What the exercise asks –
Replace "Leave a Reply" with "Write a Reply" wherever it occurs in the lines of all the records, keeping every other line the same. Leave the pictures out of your answer.
BEGIN Given data
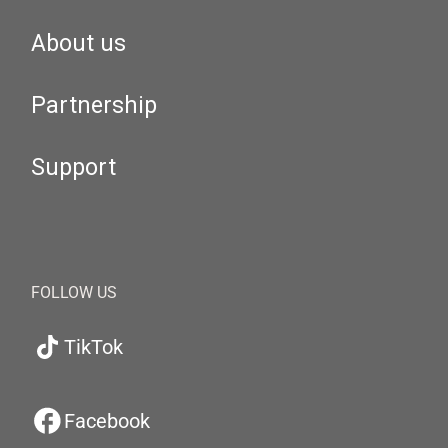
About us
Partnership
Support
FOLLOW US
TikTok
Facebook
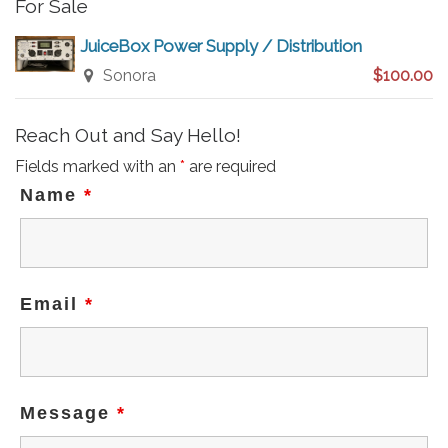
For Sale
JuiceBox Power Supply / Distribution
Sonora
$100.00
Reach Out and Say Hello!
Fields marked with an
*
are required
Name
*
Email
*
Message
*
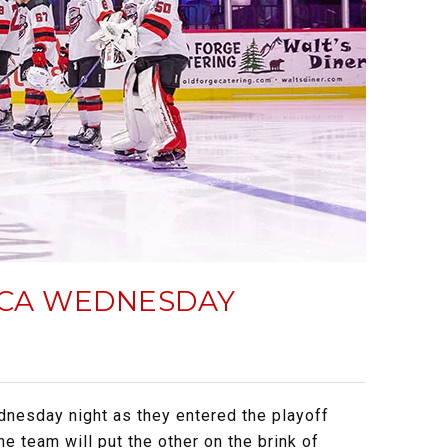
TICA WEDNESDAY
dnesday night as they entered the playoff
ne team will put the other on the brink of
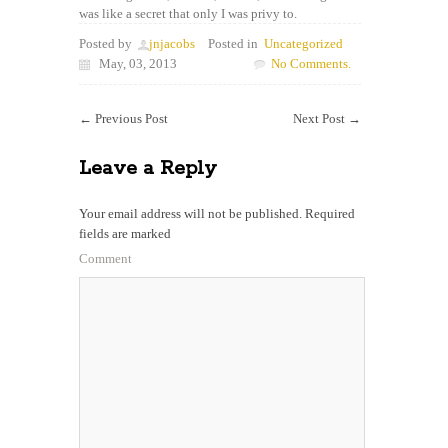
was like a secret that only I was privy to.
Posted by
jnjacobs
Posted in
Uncategorized
May, 03, 2013
No Comments.
←
Previous Post
Next Post
→
Leave a Reply
Your email address will not be published.
Required
fields are marked
Comment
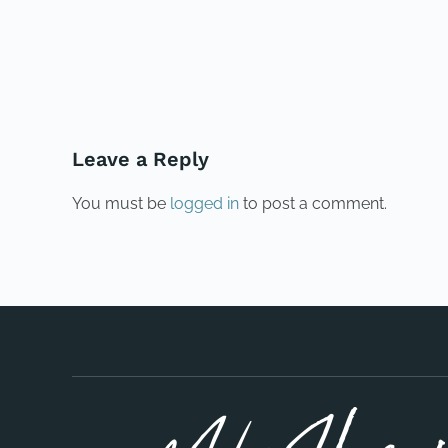
PREVIOUS
Leave a Reply
You must be
logged in
to post a comment.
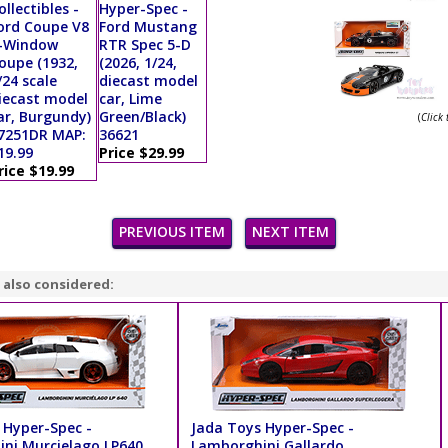
ollectibles -
Hyper-Spec -
ord Coupe V8
Ford Mustang
-Window
RTR Spec 5-D
oupe (1932,
(2026, 1/24,
/24 scale
diecast model
iecast model
car, Lime
ar, Burgundy)
Green/Black)
(
Click
7251DR MAP:
36621
19.99
Price $29.99
rice $19.99
PREVIOUS ITEM
NEXT ITEM
 also considered:
 Hyper-Spec -
Jada Toys Hyper-Spec -
ni Murcielago LP640
Lamborghini Gallardo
END Given data
Problem solution –
About us
Partnership
Support
FOLLOW US
TikTok
Facebook
For Sale
JuiceBox Power Supply / Distribution
Sonora
$100.00
Reach Out and Say Hello!
Fields marked with an
*
are required
Name
*
Email
*
Message
*
TICA WEDNESDAY
dnesday night as they entered the playoff
ne team will put the other on the brink of
was like a secret that only I was privy to.
Posted by
jnjacobs
Posted in
Uncategorized
May, 03, 2013
No Comments.
←
Previous Post
Next Post
→
Write a Reply
Your email address will not be published.
Required
fields are marked
Comment
PREVIOUS
Write a Reply
You must be
logged in
to post a comment.
ollectibles -
Hyper-Spec -
ord Coupe V8
Ford Mustang
-Window
RTR Spec 5-D
oupe (1932,
(2026, 1/24,
/24 scale
diecast model
iecast model
car, Lime
ar, Burgundy)
Green/Black)
(
Click
7251DR MAP:
36621
19.99
Price $29.99
rice $19.99
PREVIOUS ITEM
NEXT ITEM
 also considered:
 Hyper-Spec -
Jada Toys Hyper-Spec -
ni Murcielago LP640
Lamborghini Gallardo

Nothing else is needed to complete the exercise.